**Task details**
Show each line of the data below that contains the word "across".

**Information provided**
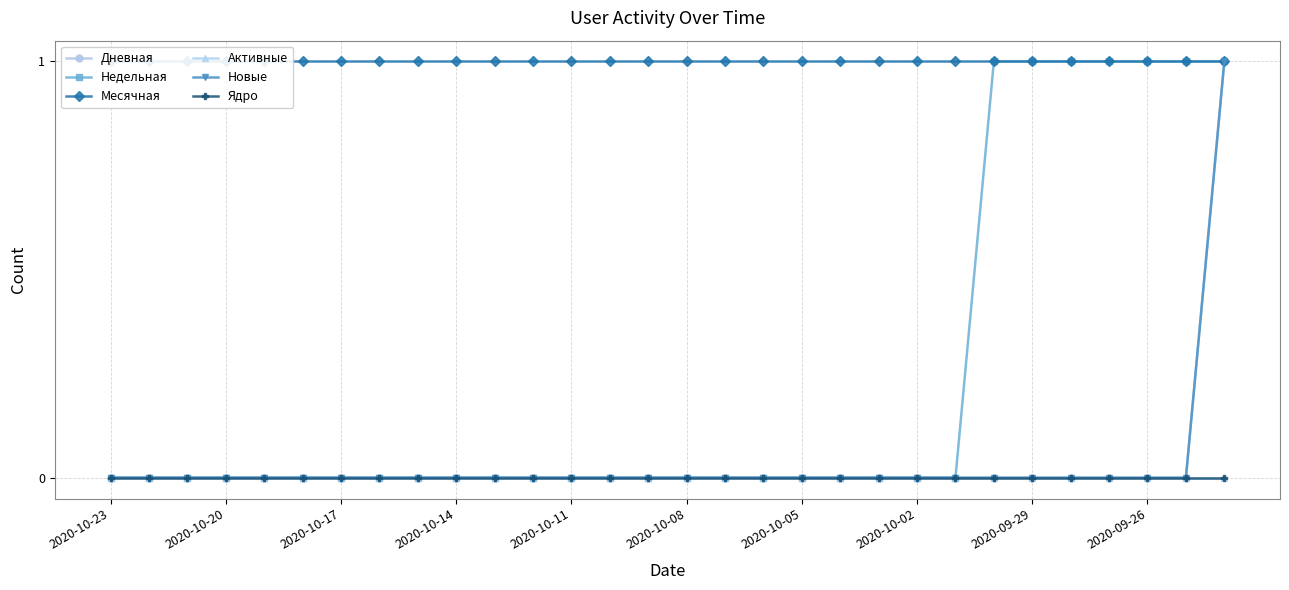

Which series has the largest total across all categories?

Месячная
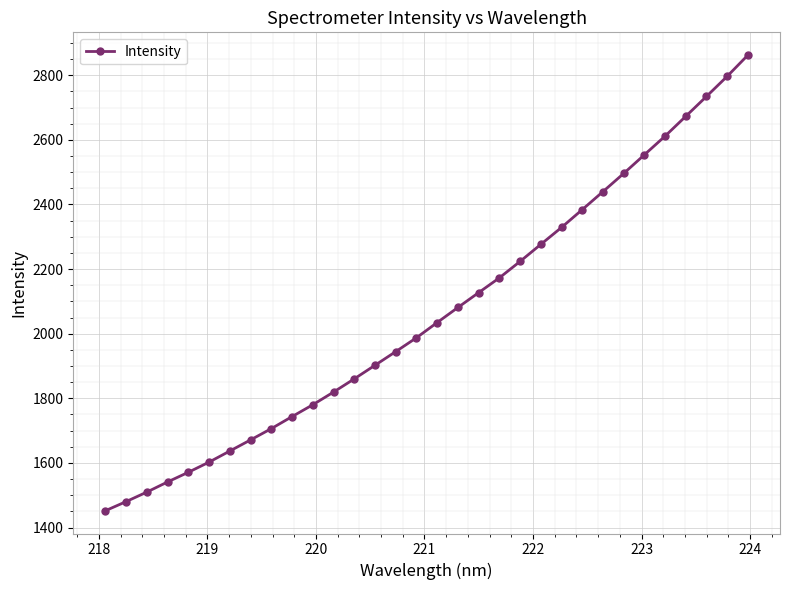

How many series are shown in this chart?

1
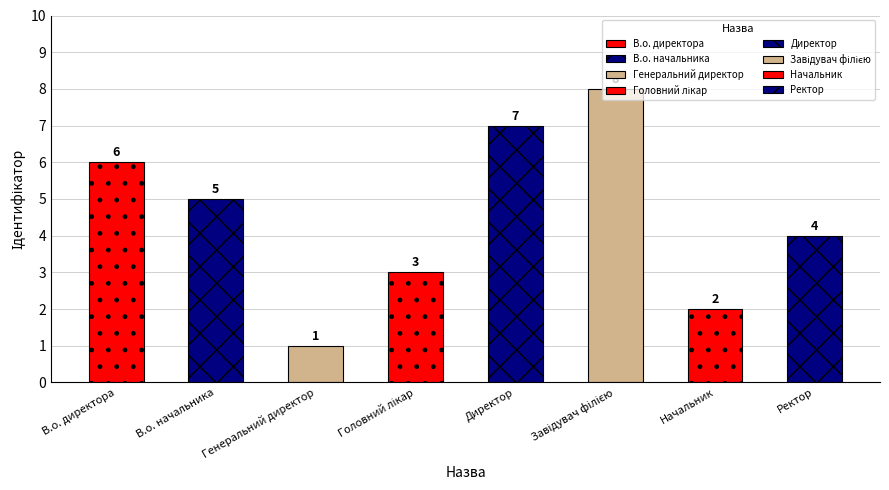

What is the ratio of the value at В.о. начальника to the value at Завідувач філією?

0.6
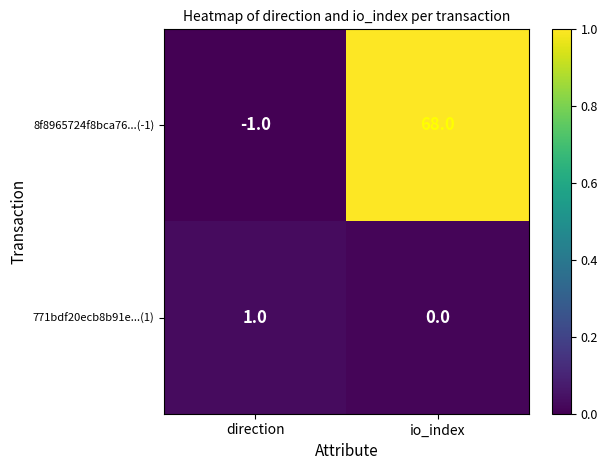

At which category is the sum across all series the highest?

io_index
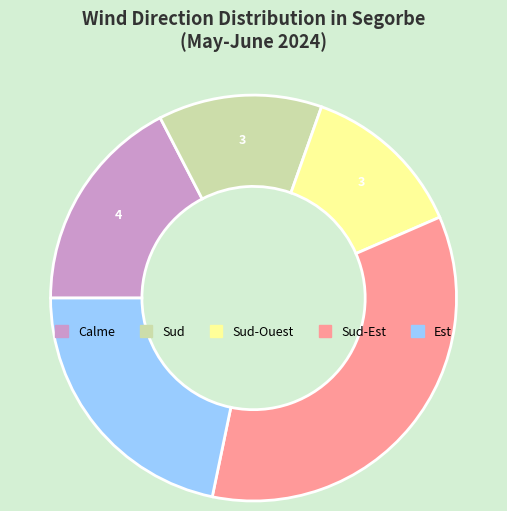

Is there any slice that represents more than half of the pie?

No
* * *
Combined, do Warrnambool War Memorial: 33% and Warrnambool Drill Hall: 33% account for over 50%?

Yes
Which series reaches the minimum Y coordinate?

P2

**Result of this task**
Which series has the largest total across all categories?
At which category is the sum across all series the highest?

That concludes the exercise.